Diane Arbus would have been celebrating her 90th birthday today. She was an American photographer known for taking controversial square black and white photographers of people whose abnormality seemed ugly to others but beautiful to her.
Diane started a photography business with her husband Allan in 1946 called Diane and Allan Arbus. They took pictures for high-profile magazines such as Glamour, Vogue and Harper’s Bazaar. Diane, however, was never a fan of the ‘fashion world’. In 1956, she started studying different methods of less commercial and creative photography which led her to quit her commercial photography business she set up with her husband that same year. Diane realised that using softer light and flash in daylight gave a theatrical quality to her images. She stayed clear of working on commercial photography and focused taking images of what she felt was much more artistic – people with mental illness, transsexuals, giants and dwarfs.
Diane gained accolade for some of her work including (my favourite image) ‘Child with toy hand grenade in Central Park 1962’. However, her achievements have been somewhat overshadowed by her untimely death (Diane took her own life on the 26th of July 1971 at the age of 48) and also the controversy her work provoked.
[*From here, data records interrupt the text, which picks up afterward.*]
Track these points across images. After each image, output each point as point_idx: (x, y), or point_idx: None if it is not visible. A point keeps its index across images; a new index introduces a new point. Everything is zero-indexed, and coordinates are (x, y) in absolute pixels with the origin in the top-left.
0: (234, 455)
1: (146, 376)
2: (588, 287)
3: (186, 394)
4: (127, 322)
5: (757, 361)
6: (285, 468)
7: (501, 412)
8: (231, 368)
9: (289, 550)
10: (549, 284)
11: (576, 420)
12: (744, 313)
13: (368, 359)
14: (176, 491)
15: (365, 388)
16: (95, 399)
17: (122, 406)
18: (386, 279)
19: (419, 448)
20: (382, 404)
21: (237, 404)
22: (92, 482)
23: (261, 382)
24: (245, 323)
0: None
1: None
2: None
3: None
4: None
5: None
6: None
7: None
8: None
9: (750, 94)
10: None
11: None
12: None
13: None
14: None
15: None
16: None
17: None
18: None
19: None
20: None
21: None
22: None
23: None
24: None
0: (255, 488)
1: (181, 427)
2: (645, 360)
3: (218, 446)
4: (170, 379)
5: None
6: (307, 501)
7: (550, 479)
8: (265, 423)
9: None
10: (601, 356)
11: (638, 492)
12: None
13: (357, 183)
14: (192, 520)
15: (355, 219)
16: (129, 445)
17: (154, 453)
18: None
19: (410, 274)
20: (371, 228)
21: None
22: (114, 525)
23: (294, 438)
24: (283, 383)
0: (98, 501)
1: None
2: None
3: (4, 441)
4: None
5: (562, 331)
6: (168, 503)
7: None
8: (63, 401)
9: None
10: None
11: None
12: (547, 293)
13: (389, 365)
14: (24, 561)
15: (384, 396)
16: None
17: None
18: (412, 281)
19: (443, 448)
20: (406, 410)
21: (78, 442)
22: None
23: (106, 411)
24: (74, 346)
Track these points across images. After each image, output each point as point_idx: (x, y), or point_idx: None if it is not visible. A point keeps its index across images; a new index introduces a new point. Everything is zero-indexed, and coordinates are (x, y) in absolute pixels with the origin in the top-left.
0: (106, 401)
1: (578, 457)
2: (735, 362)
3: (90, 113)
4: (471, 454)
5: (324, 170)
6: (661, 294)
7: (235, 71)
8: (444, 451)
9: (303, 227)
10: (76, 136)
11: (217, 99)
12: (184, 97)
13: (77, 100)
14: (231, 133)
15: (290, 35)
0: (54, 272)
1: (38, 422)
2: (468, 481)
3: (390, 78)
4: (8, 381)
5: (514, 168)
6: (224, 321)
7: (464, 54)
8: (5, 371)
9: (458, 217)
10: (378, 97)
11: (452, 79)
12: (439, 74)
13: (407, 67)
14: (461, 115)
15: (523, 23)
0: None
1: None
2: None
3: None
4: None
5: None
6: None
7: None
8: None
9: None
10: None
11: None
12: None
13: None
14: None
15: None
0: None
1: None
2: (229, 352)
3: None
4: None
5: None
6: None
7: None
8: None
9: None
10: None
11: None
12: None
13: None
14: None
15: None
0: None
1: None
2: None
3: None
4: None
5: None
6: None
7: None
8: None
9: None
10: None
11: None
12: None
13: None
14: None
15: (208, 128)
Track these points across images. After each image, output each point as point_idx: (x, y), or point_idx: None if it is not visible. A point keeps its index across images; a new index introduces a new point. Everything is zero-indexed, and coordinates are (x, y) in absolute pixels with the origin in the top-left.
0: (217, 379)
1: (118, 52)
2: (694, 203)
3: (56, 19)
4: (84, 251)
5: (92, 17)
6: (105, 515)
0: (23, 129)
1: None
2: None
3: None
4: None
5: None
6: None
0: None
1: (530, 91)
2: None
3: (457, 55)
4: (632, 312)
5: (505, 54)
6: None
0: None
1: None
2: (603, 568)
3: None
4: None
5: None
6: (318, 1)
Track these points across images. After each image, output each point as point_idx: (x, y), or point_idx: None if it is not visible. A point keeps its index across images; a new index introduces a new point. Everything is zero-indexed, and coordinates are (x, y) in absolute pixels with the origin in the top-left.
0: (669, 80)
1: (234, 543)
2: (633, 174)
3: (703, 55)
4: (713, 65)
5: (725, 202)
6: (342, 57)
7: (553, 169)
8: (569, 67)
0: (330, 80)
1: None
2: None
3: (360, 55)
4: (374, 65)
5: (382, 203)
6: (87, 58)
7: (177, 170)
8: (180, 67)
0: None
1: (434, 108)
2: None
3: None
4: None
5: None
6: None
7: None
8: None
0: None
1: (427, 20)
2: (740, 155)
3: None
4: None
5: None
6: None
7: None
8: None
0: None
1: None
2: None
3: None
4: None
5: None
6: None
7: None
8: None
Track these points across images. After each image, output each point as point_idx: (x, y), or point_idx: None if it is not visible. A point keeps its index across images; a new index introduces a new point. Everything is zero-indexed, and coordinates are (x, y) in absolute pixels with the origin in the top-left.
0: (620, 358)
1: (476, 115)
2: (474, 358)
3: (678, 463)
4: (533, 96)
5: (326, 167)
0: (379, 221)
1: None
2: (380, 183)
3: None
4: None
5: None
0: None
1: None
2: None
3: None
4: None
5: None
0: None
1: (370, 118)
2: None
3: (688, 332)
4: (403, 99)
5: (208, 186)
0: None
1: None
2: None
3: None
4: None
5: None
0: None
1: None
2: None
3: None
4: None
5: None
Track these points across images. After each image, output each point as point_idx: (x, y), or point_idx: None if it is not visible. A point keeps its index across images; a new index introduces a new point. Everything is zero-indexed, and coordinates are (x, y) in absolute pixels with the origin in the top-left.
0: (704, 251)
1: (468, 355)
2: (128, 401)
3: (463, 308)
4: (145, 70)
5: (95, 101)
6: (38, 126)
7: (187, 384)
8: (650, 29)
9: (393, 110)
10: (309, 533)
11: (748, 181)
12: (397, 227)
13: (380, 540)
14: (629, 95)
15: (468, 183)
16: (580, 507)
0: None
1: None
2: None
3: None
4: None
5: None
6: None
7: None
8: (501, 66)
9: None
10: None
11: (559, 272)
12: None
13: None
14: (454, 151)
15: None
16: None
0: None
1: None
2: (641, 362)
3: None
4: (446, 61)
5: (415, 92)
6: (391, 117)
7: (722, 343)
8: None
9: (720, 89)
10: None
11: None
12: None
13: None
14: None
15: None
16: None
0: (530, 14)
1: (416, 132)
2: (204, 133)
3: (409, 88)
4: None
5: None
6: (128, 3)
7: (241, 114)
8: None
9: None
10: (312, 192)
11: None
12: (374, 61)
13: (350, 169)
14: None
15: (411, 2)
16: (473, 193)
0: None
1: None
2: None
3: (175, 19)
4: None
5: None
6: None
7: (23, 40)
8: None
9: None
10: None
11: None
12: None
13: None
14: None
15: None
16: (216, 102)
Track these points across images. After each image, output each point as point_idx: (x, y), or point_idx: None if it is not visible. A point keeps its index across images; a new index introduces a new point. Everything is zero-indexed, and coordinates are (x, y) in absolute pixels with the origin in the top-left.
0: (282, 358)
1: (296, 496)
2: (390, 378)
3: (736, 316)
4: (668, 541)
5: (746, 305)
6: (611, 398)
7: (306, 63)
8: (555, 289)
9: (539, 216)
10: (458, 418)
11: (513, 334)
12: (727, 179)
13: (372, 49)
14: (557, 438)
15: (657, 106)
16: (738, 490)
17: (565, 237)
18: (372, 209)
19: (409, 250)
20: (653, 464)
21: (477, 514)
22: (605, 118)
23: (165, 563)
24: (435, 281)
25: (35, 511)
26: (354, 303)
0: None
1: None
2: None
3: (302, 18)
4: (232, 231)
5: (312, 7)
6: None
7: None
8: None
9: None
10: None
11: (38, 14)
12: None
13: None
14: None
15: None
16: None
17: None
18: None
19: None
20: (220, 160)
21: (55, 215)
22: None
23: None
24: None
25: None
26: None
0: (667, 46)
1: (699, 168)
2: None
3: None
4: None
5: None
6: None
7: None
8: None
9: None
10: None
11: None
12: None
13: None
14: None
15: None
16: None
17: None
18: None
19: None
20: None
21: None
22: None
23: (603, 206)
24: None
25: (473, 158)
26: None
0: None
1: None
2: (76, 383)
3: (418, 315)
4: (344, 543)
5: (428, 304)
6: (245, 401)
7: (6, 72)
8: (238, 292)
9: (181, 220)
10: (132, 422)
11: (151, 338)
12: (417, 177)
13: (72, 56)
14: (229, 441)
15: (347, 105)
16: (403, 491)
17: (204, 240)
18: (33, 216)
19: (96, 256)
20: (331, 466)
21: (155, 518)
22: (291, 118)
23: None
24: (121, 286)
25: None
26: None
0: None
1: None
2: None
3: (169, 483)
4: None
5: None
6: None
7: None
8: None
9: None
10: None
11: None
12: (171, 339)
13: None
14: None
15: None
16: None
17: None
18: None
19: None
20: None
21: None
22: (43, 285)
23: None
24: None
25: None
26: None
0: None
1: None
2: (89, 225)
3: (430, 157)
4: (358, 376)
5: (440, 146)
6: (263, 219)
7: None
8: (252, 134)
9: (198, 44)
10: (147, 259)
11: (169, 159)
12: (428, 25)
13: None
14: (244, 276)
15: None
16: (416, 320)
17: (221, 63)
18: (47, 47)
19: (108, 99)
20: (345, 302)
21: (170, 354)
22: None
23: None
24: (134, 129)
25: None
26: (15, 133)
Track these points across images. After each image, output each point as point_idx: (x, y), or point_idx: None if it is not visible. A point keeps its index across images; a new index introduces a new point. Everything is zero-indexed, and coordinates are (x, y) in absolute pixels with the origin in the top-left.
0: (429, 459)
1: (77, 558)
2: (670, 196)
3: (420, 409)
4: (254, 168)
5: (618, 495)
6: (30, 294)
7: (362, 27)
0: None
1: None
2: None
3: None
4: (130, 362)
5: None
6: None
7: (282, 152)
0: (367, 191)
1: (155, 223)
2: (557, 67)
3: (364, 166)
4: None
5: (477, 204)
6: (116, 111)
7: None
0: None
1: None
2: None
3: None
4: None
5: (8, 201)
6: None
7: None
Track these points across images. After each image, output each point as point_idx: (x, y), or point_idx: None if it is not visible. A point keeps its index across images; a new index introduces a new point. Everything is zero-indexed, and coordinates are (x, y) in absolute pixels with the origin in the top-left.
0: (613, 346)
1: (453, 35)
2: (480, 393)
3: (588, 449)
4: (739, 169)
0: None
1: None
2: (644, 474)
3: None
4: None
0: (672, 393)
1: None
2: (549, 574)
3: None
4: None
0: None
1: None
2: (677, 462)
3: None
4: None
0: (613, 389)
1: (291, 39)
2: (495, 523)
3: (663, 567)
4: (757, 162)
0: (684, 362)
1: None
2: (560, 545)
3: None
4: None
Back in 2003, I was thrilled to hear that the Tate Modern was showing Diane’s work as part of the ‘Cruel and Tender’ exhibition. I had always been a fan of her work and although I had seen some of them in newspapers and magazines, it was a completely different experience viewing them first hand – I was intrigued and fascinated by the subjects in the photos.
I think her work exposes the inner motives of the viewer. Some people see compassion, empathy and understanding whilst others see misuse, exploitation and abuse. Diane once said, ‘I take pictures of things which nobody would see unless I photographed them’. It is said that we often hate in others that which we hate within ourselves. I think she was perhaps simply revealing our own prejudices.